ACTIVITY: Reproduce the listing below, starting with its first line and ending with the line that contains "proporcionó apoyo a", both included.

THE INPUT:
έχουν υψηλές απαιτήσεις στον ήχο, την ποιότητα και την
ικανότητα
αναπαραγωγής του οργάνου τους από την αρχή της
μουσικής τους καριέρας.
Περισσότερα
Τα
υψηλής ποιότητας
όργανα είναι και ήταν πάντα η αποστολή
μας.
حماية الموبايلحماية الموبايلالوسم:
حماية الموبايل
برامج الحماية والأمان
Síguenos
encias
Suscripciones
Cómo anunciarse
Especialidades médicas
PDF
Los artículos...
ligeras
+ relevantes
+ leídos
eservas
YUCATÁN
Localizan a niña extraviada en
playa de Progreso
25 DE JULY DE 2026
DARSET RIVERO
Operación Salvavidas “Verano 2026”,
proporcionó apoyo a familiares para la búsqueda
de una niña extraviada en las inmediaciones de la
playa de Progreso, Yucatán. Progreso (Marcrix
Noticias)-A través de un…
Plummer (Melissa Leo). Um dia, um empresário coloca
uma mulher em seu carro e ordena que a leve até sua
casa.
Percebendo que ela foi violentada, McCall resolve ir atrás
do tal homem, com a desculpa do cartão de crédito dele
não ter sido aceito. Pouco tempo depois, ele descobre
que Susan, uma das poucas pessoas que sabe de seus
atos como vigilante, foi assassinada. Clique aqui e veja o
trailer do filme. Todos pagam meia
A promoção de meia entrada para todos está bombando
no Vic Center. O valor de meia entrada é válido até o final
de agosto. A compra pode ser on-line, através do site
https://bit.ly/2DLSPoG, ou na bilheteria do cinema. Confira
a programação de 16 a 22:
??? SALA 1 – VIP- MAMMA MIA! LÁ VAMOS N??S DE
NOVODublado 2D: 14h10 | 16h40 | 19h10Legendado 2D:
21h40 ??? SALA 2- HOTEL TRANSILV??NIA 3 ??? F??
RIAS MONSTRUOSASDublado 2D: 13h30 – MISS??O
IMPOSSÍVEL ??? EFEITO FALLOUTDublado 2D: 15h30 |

ANSWER SECTION:
έχουν υψηλές απαιτήσεις στον ήχο, την ποιότητα και την
ικανότητα
αναπαραγωγής του οργάνου τους από την αρχή της
μουσικής τους καριέρας.
Περισσότερα
Τα
υψηλής ποιότητας
όργανα είναι και ήταν πάντα η αποστολή
μας.
حماية الموبايلحماية الموبايلالوسم:
حماية الموبايل
برامج الحماية والأمان
Síguenos
encias
Suscripciones
Cómo anunciarse
Especialidades médicas
PDF
Los artículos...
ligeras
+ relevantes
+ leídos
eservas
YUCATÁN
Localizan a niña extraviada en
playa de Progreso
25 DE JULY DE 2026
DARSET RIVERO
Operación Salvavidas “Verano 2026”,
proporcionó apoyo a familiares para la búsqueda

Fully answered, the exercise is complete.